Segment Open
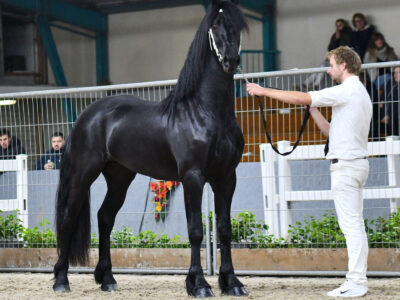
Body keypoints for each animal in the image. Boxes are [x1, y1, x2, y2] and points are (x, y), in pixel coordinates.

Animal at [52, 0, 247, 296]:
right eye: (215, 25)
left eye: (238, 25)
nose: (230, 61)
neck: (207, 113)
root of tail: (87, 114)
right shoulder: (193, 177)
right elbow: (196, 231)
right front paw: (199, 285)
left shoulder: (226, 177)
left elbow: (224, 229)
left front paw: (232, 283)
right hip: (83, 174)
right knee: (69, 219)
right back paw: (61, 281)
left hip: (120, 176)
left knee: (105, 217)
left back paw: (107, 279)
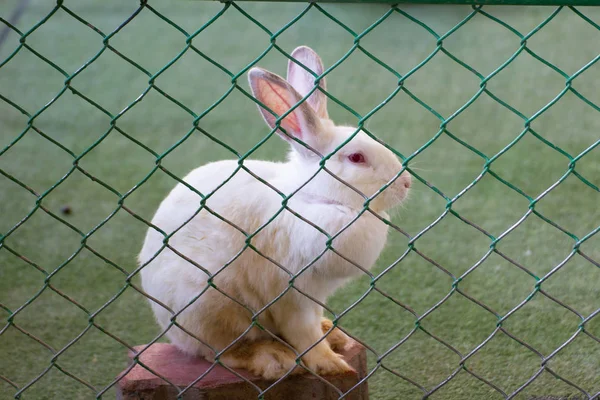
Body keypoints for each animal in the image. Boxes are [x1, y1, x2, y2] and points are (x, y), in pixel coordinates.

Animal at [139, 45, 412, 380]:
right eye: (356, 158)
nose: (406, 183)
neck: (316, 199)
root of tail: (172, 331)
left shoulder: (316, 295)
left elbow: (312, 324)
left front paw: (332, 342)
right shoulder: (292, 293)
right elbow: (304, 334)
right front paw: (332, 366)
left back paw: (331, 332)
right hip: (211, 305)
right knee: (221, 352)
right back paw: (274, 358)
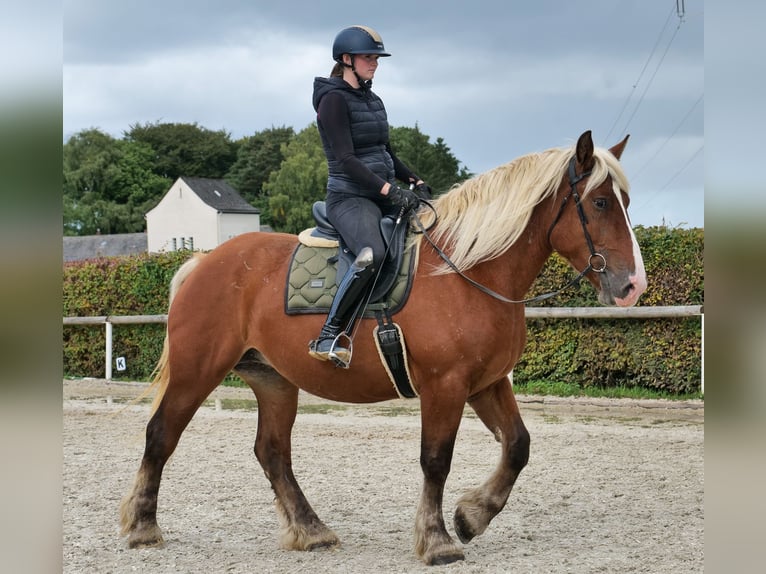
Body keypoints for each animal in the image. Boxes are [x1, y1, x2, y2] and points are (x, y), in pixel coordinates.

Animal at [120, 130, 647, 566]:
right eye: (601, 202)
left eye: (624, 200)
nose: (632, 286)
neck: (468, 273)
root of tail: (205, 262)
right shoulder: (445, 386)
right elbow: (436, 459)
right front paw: (437, 540)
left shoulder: (487, 382)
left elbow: (517, 446)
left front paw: (471, 516)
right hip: (197, 371)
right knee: (161, 434)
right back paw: (143, 527)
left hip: (274, 382)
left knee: (272, 451)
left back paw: (311, 530)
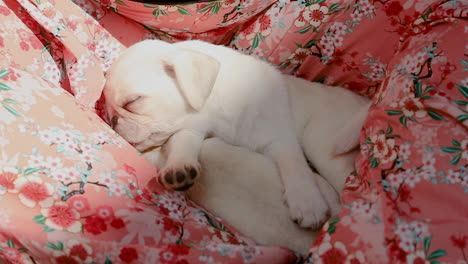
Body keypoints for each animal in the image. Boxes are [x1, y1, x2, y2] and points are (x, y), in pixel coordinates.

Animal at [104, 39, 372, 229]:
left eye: (133, 102)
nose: (113, 120)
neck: (215, 112)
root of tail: (365, 103)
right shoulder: (193, 129)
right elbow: (182, 143)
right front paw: (178, 168)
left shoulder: (278, 138)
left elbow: (294, 165)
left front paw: (307, 202)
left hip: (324, 148)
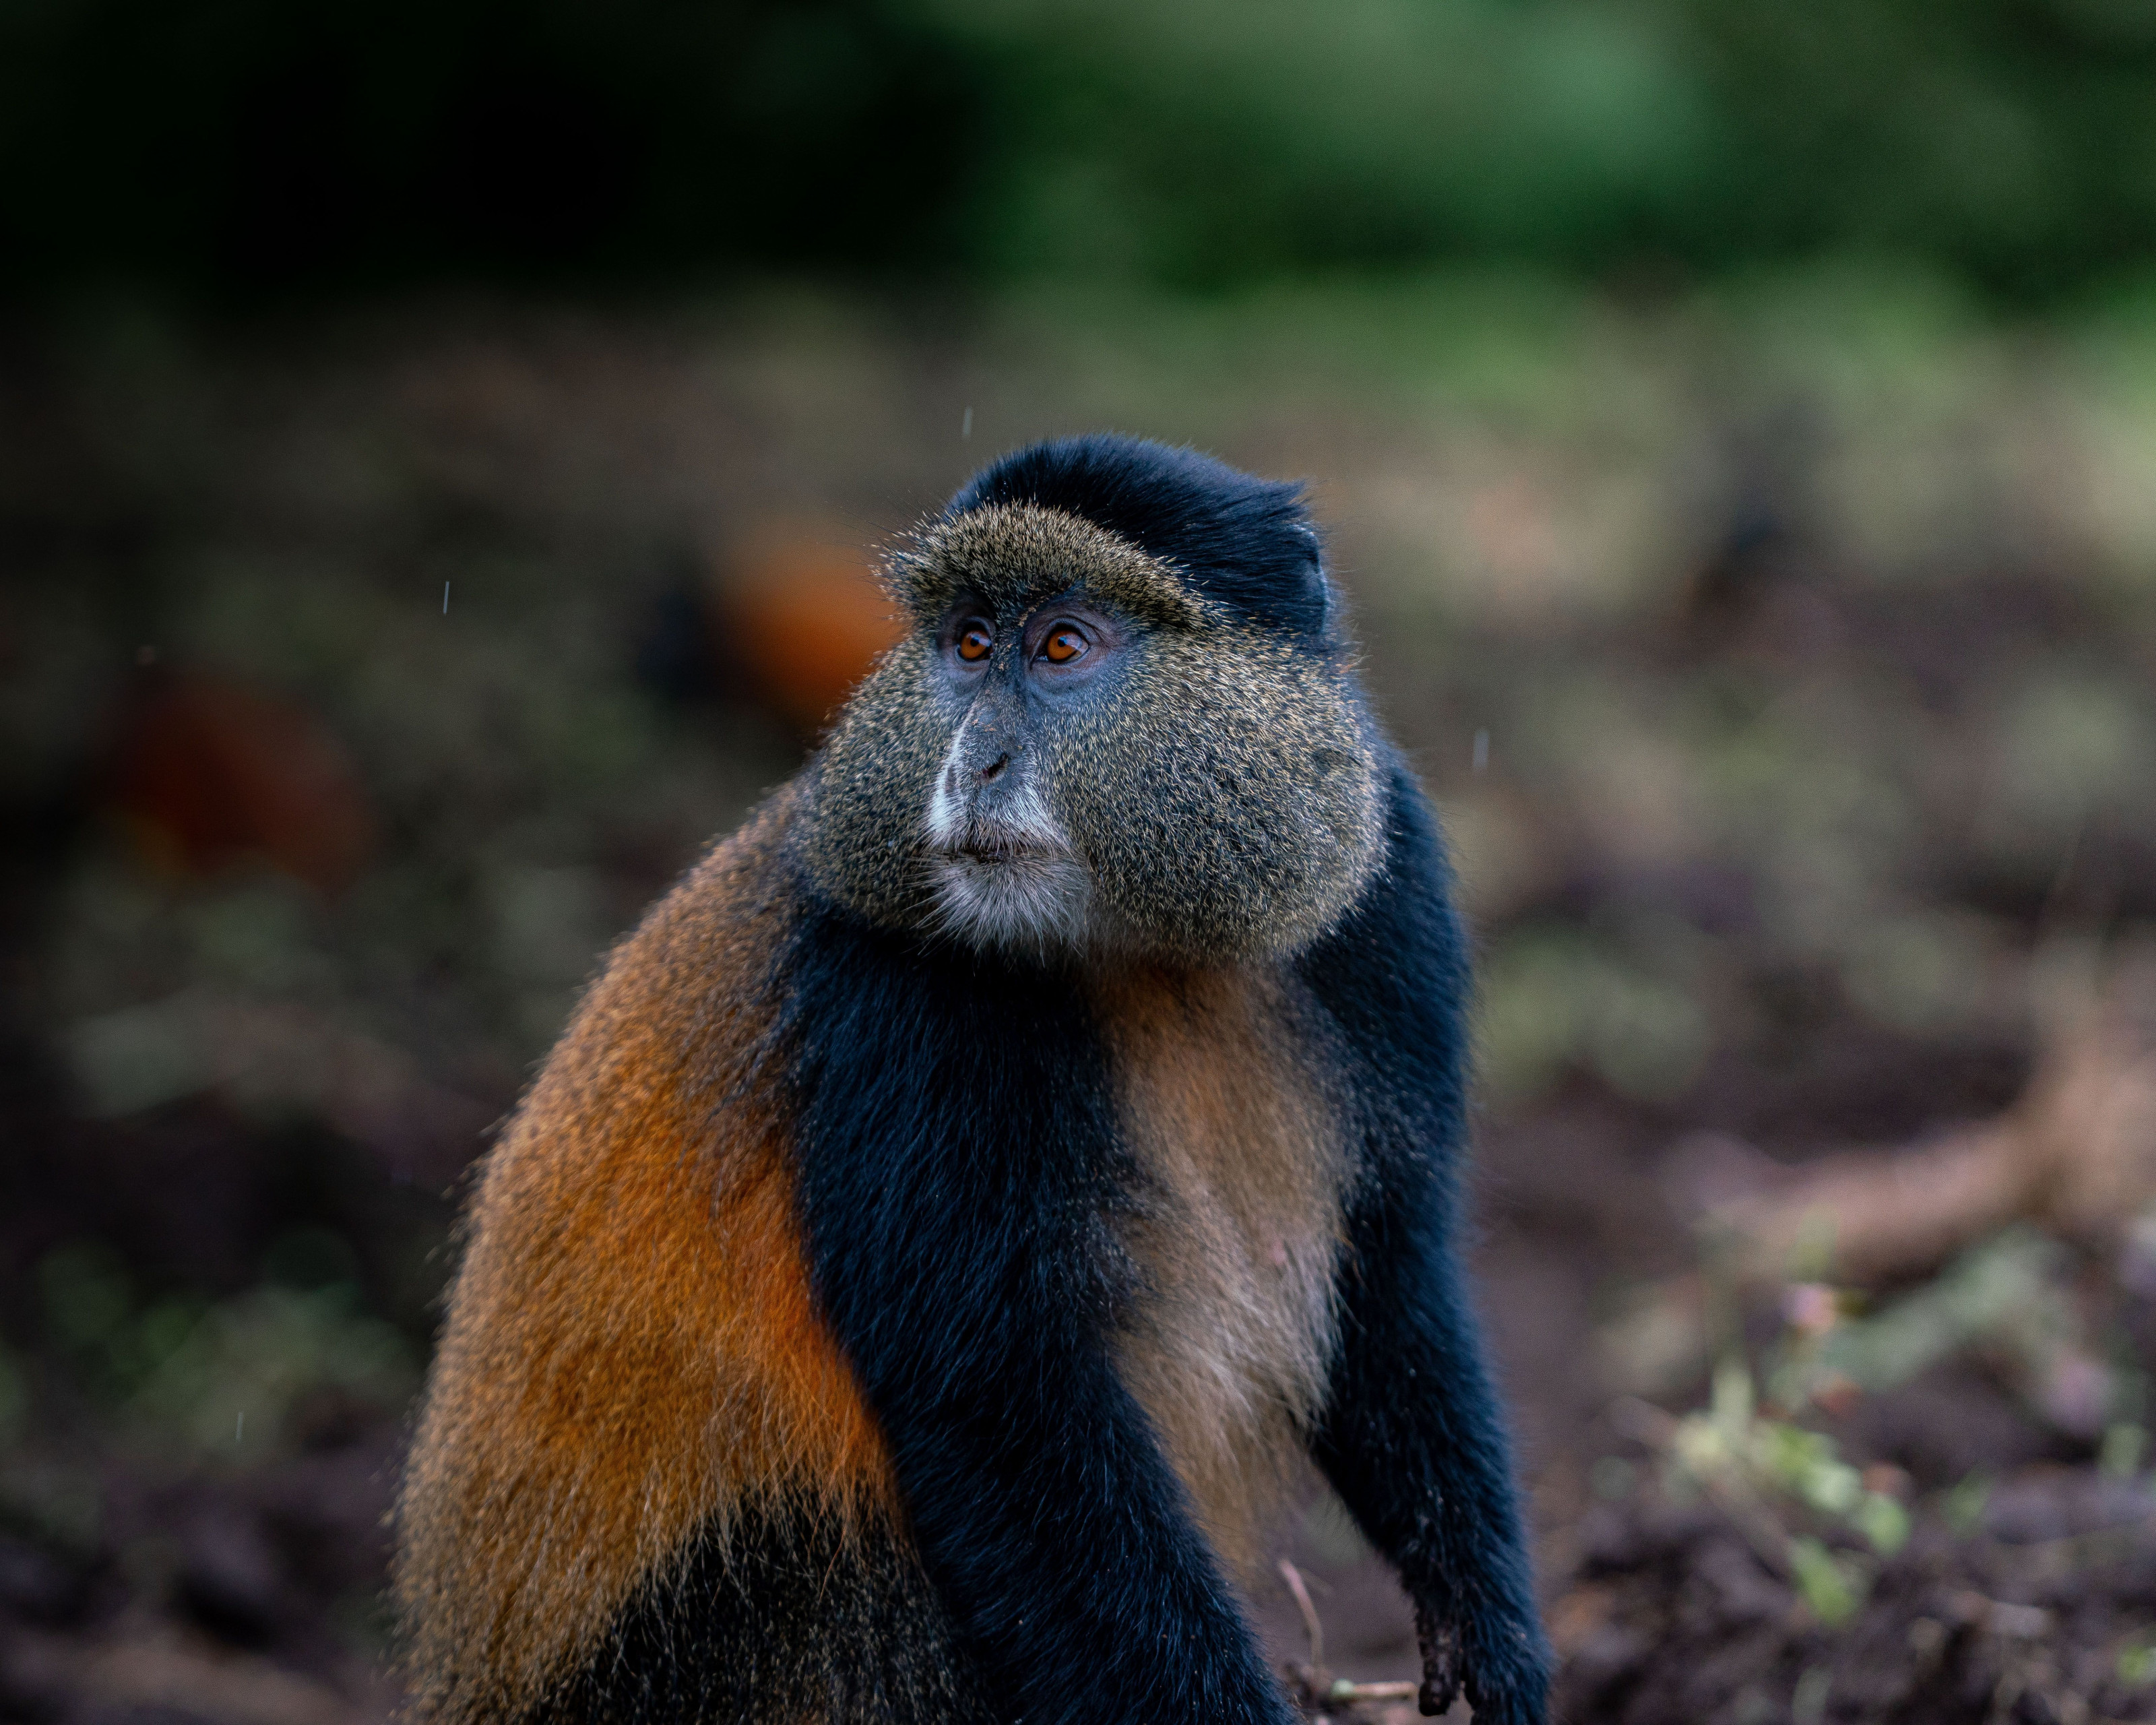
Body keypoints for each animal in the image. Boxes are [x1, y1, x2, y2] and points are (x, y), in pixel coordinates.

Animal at [394, 433, 1551, 1725]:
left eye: (1061, 647)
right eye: (968, 646)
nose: (972, 762)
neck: (1144, 948)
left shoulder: (1390, 892)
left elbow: (1390, 1273)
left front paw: (1487, 1631)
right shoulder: (894, 987)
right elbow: (995, 1398)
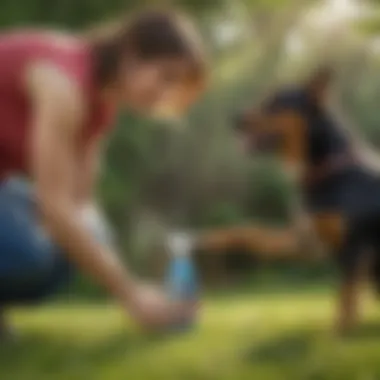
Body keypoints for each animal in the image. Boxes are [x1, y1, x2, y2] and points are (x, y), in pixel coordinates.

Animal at [196, 68, 380, 332]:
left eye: (275, 103)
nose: (235, 119)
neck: (328, 170)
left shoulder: (354, 248)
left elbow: (345, 297)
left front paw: (339, 333)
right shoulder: (304, 240)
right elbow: (251, 233)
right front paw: (215, 238)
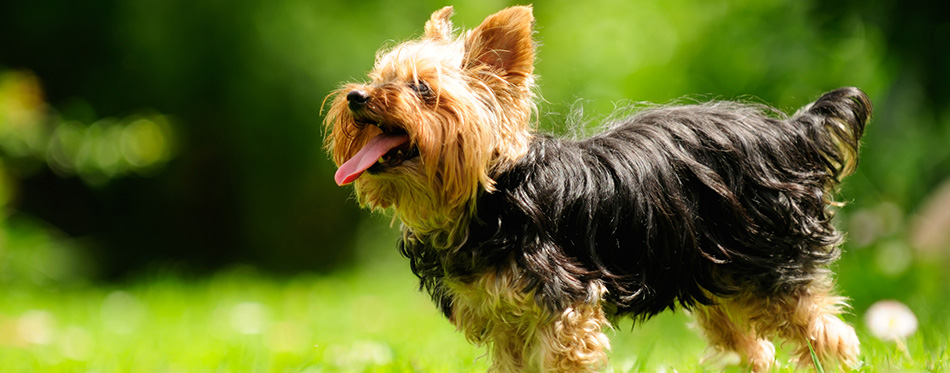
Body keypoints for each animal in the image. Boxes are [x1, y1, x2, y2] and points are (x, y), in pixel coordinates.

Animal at [326, 5, 872, 370]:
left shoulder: (565, 310)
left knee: (830, 336)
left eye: (422, 90)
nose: (356, 97)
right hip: (716, 276)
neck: (488, 197)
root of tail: (790, 133)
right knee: (751, 349)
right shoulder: (506, 321)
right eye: (377, 77)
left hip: (771, 266)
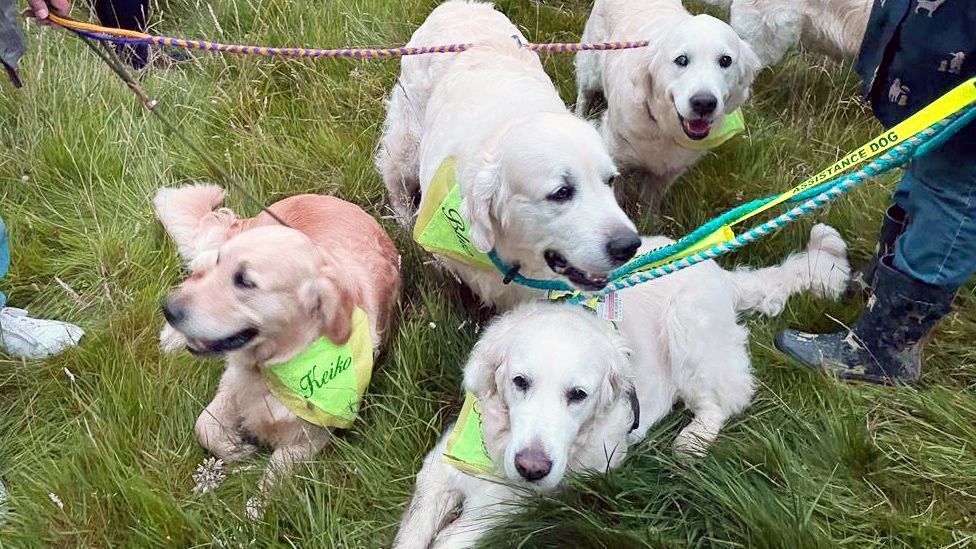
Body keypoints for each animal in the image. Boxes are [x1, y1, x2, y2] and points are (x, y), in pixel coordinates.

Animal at [154, 184, 398, 496]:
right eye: (223, 264)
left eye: (245, 281)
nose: (169, 308)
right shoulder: (232, 383)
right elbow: (204, 425)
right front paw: (235, 447)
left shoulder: (310, 438)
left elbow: (271, 480)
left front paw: (254, 501)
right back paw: (171, 338)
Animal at [376, 0, 640, 310]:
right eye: (561, 193)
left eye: (609, 181)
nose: (629, 245)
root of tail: (457, 5)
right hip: (407, 142)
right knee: (396, 182)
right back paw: (405, 220)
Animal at [392, 224, 852, 548]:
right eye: (520, 382)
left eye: (578, 395)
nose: (531, 468)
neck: (494, 449)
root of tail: (716, 269)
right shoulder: (438, 471)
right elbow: (413, 533)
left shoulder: (511, 506)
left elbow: (453, 537)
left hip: (689, 327)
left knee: (725, 398)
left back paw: (692, 440)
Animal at [576, 0, 768, 203]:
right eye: (681, 59)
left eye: (725, 60)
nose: (704, 103)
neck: (663, 128)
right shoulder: (617, 158)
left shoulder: (667, 174)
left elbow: (649, 203)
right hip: (591, 70)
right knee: (583, 93)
Segment Closed
* WORK ITEM *
The reply should hold an exact repeat of the entries from their opening line through the line with "right shoulder: (193, 177)", and no pictures at all.

* SOLVED EXERCISE *
Body keypoints for each animal in the image. Boxes are [x1, y1, x2, y2] and points are (x, y), in pixel coordinates.

Animal at [52, 0, 247, 296]:
right eye: (215, 25)
left eye: (238, 25)
nose: (230, 61)
neck: (207, 113)
root of tail: (87, 114)
right shoulder: (193, 177)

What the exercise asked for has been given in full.